(DATA FOR THIS EXERCISE):

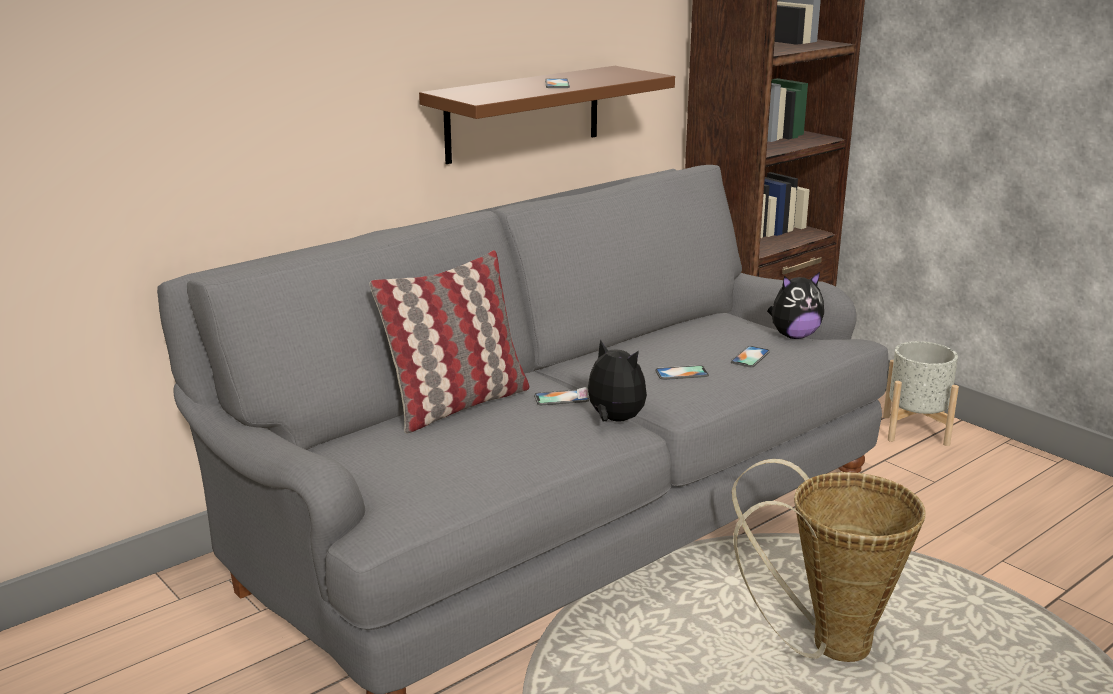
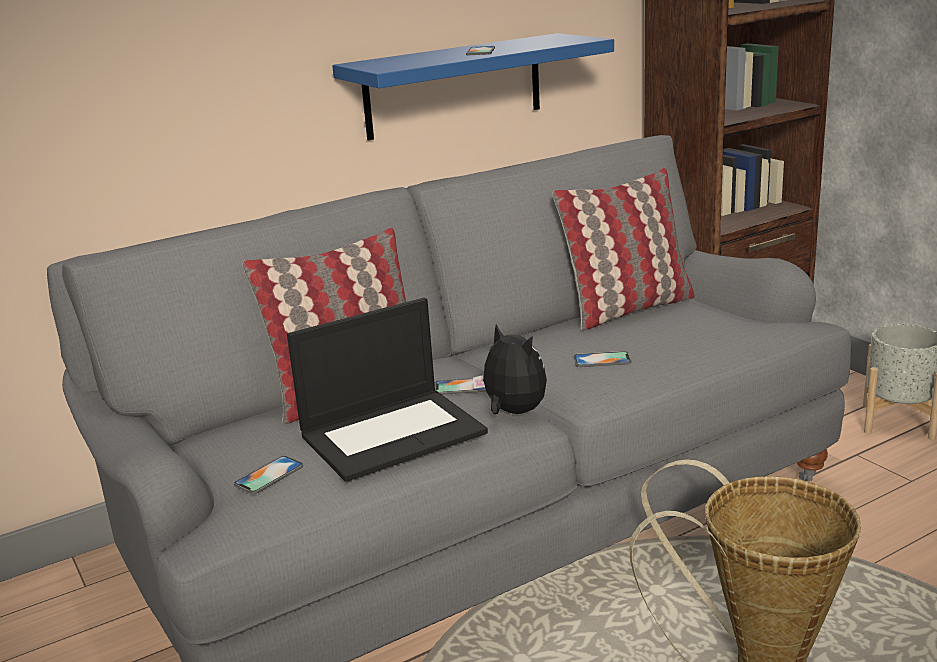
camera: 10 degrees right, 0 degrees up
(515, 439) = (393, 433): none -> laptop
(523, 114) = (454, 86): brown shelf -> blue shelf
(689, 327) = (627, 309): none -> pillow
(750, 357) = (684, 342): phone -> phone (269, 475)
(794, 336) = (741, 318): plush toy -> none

(YOUR OBJECTIVE): From the first line to the last, retype the data exactly, but omit every image.

(SOLUTION BELOW):
camera: 10 degrees right, 0 degrees up
(515, 439) = (393, 433): none -> laptop
(523, 114) = (454, 86): brown shelf -> blue shelf
(689, 327) = (627, 309): none -> pillow
(750, 357) = (684, 342): phone -> phone (269, 475)
(794, 336) = (741, 318): plush toy -> none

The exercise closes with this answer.